Aslında yaşam o kadar zengindi ki biz avuçlamayı bilemedik, belki de avuçlarımızı birbirimizde tuttuğumuzda belki de aklımızda doyumsuz bir sevginin özlemi vardı...
Oysa sokaklar mutluluklarını kutlayan insanlarla doluydu, bizse belki hırslarımızın peşinde oldukça unuttuk mutluluklarımızla yetinmeyi...
Aslında gerçekler çok farklıydı, sana dair düşündüklerim de, herkesin kendi gerçeği vardı ve senin gerçeklerin bana uymuyordu, sen kendi gerçeklerin ile boğuşurken, benim gerçeğim ise seni hırpalıyordu...
Ne istedik ki,
bir avuç mutlu olmak, bir avuç güneş, bir avuç gülücük ve bir avuçluk yaşam nefesi istedik, vermediler, şimdilerde ise onlar nefes alma zorluklarında biz ise gülümseme çabalarındayız varsın vermesinler, onlar hırslarına mahkum oldular... Sadece başardıkları, hayatımızı biraz zorlaştırmak oldu, biraz dar nefesler aldık ve biraz uykusuz kaldık sabahlara kadar uyuyamadan inledik belki de...
Vermeyenler düşünsün sonlarını...
Varsın vermesinler biz gülme çabasındayız... Dışlanmadan hayattan...
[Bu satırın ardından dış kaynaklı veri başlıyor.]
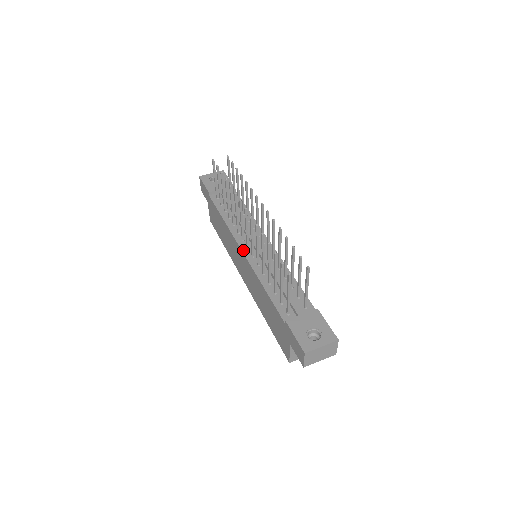
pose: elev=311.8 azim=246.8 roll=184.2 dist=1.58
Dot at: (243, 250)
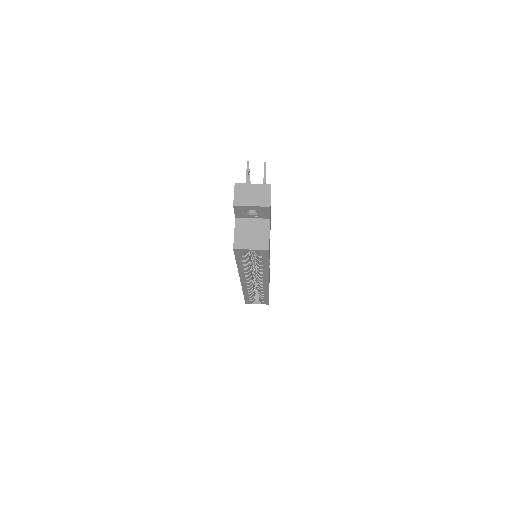
Dot at: occluded
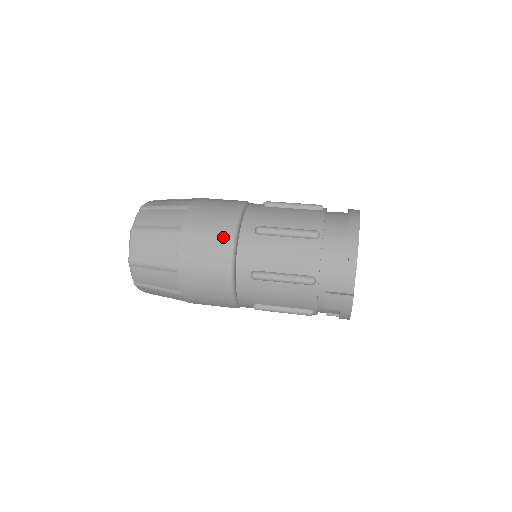
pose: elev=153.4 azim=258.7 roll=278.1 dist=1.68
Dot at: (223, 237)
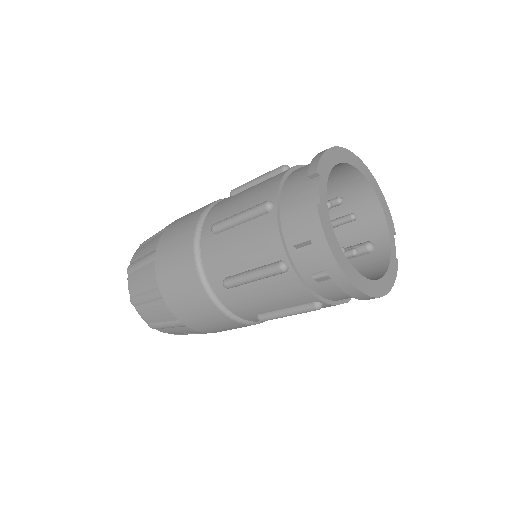
Dot at: (200, 210)
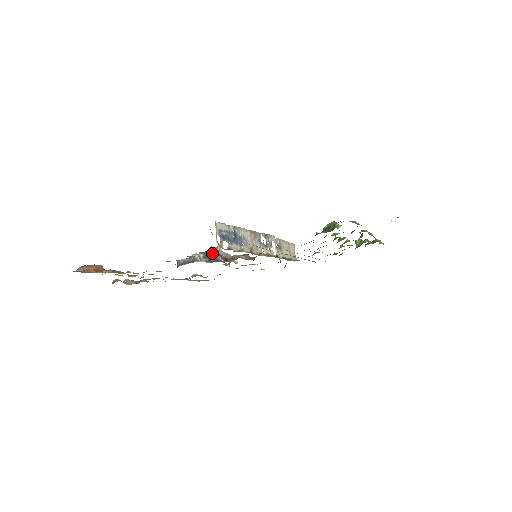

Acaba çok şey mi istendi ki hiç elde edemediklerimizin arasında ne kadar da çok şey var...
Oysa sahip olabileceğimiz çok az anlar vardı mutluluğu içinde tutabileceğimiz, çok az güvenebileceğimiz insan vardı hayatımızda, durmayasıya kaybediyorduk avuçlarımızda tuttuğumuz değerleri, durmayasıya vurgunlaşıyorduk önem verdiklerimizle ve durmayasıya yaralanıyorduk önem verdiğimizle... Hep dağılıyor hep dağıtılıyorduk en güvendiğimizce...
O kadar çok yaklaşıyorduk ki kaybettiklerimizin bitme noktasına, o kadar çok yaklaşıyorduk ki dar nefeslere...
İşte tam o anlardı sabrımızın son an noktaları ve hırslarımızdı aslında baş etken, hırslarımızdı aslında baş edemediğimiz, sen ve ben, evet sevgili sen ve ben, ikimizden biri yeniliyordu hırslarına ve bu ben değildim...
Çünkü kaybetmeyi göze almıştım, çünkü kaybetmeyi öğrenmiştim, ha bir eksiği ha da bir fazlası...
En önemlisi ise sen, en çok önem verdiğimdin...
En çok önem verdiğimdin, en çok değer verdiğimdin ve senin için en çok ağlayan olmuştum...
Derler ya en çok ağladığındır en çok canını yakan, en önemlindir hep canını yakan.
En önemsediğinde olursun en çok yaralanan, en çok sevdiğindir böğrüne topuğunu dayayan ve yılların ardına sen varlığını yok etmek bir o kadar da zor olur bunu öğrendiğinde de bir kez daha şaşkınlığa kaçar hayretli yalvaran gözlerin...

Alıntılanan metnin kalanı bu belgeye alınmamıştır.